The parable of the sower and its interpretation probes the mystery of mixed responses to Jesus and his ministry of “the word of the kingdom” (13,19). Jesus clearly explains about each element of the parable. He himself is the sower of the word and the ground on which the seed falls represents four different kinds of hearers of God’s word. The interpretation raises some troubling questions: who qualifies the “good soil”? Is there any hope for the hardened, rocky and thorny soil to change, as the soil by itself cannot become better? Are these destined to be unproductive forever?

In the Gospel of Matthew, there are many examples of each of this kind of response. The religious leaders, who are antagonistic to Jesus’ ministry from the beginning, are those who hear the word and do not understand. The crowds, who responded favourably to his miracles and healings (9,8; 15,31; 21,8-9), turned at the end demanding Jesus’ crucifixion are those who never truly understood Jesus. The disciples themselves, who desert Jesus to save their own skins, are those who have fallen away to endure difficulties and persecutions (25,56b. 69-75). The rich young man unable to part with his possessions (19,16-22) provides a stunning example of one who is choked by the lure of wealth. Finally, who are those who “hear the word and understand it, and will bear fruit in the good soil”? Jesus tells the chief priests and elders, “the tax collectors and the prostitutes are going to enter the kingdom of God ahead of you” (21,31-32). In the parable of the sheep and the goats, the righteous bear fruit by serving the “least of these” and they are even surprised to find that they have been serving Jesus (25,34-40).

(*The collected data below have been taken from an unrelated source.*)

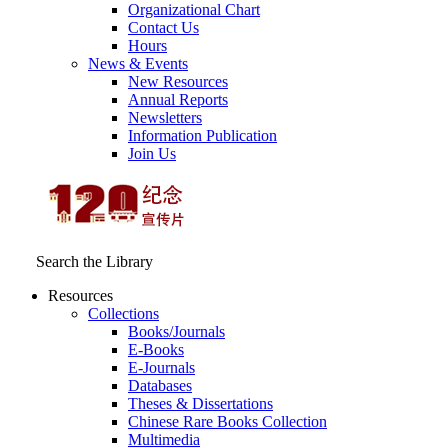
Organizational Chart
Contact Us
Hours
News & Events
New Resources
Annual Reports
Newsletters
Information Publication
Join Us
Search the Library
Resources
Collections
Books/Journals
E-Books
E‑Journals
Databases
Theses & Dissertations
Chinese Rare Books Collection
Multimedia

What is remarkable is that in spite of the failings of his disciples, Jesus does not give them up. He continues to invest in them, even to the point of entrusting the future of his mission to them (16,13-20; 28,16-20).  Although Jesus knew well that all the disciples will desert him and that Peter will deny him, he nevertheless promises that after being raised up, “I will go ahead of you to Galilee” (26,32). This brings us back to the main character of the parable, the sower. Jesus invests in his disciples who are unpromising. In his life on earth, he squanders his time with tax collectors and sinners, with lepers, the demon-possessed, and all manner of outcasts. Yet he promises that his extravagant sowing of the word will produce an abundant harvest. The sower scatters his seed carelessly, recklessly, seemingly wasting much of the seed on the ground that holds little promise for a fruitful harvest. It is noteworthy that Jesus does not use the parable to exhort hearers to “be good soil,” as though we could make that happen. If there is any hope for the unproductive soil, it is that the sower keeps sowing generously, extravagantly, even in the least promising places. Jesus’ investment in his disciples shows that he will simply not give up on them, in spite of their many failings. We trust that he will not give up on us either, but will keep working on whatever is hardened, rocky, or thorny within and among us. We trust in his promise to be with us to the end of the age.

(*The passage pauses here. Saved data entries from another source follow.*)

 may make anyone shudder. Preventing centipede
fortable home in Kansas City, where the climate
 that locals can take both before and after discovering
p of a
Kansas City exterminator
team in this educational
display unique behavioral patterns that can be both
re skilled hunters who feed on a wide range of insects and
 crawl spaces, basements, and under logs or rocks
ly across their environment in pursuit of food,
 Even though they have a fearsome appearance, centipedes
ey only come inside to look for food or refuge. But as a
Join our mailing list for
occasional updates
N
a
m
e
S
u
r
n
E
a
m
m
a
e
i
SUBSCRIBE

Too often we play it safe, sowing the word only where we are confident it will be well received, and only where those who receive it are likely to become our contributors. In the name of stewardship, we hold tightly to our resources, creativity and energy, wanting to make sure that nothing is wasted and failures are avoided. Jesus’ approach to mission is quite at odds with our play-it-safe instincts. He endorses extravagant generosity in sowing the word, even in perilous places. He promises that the end result will be a bumper crop.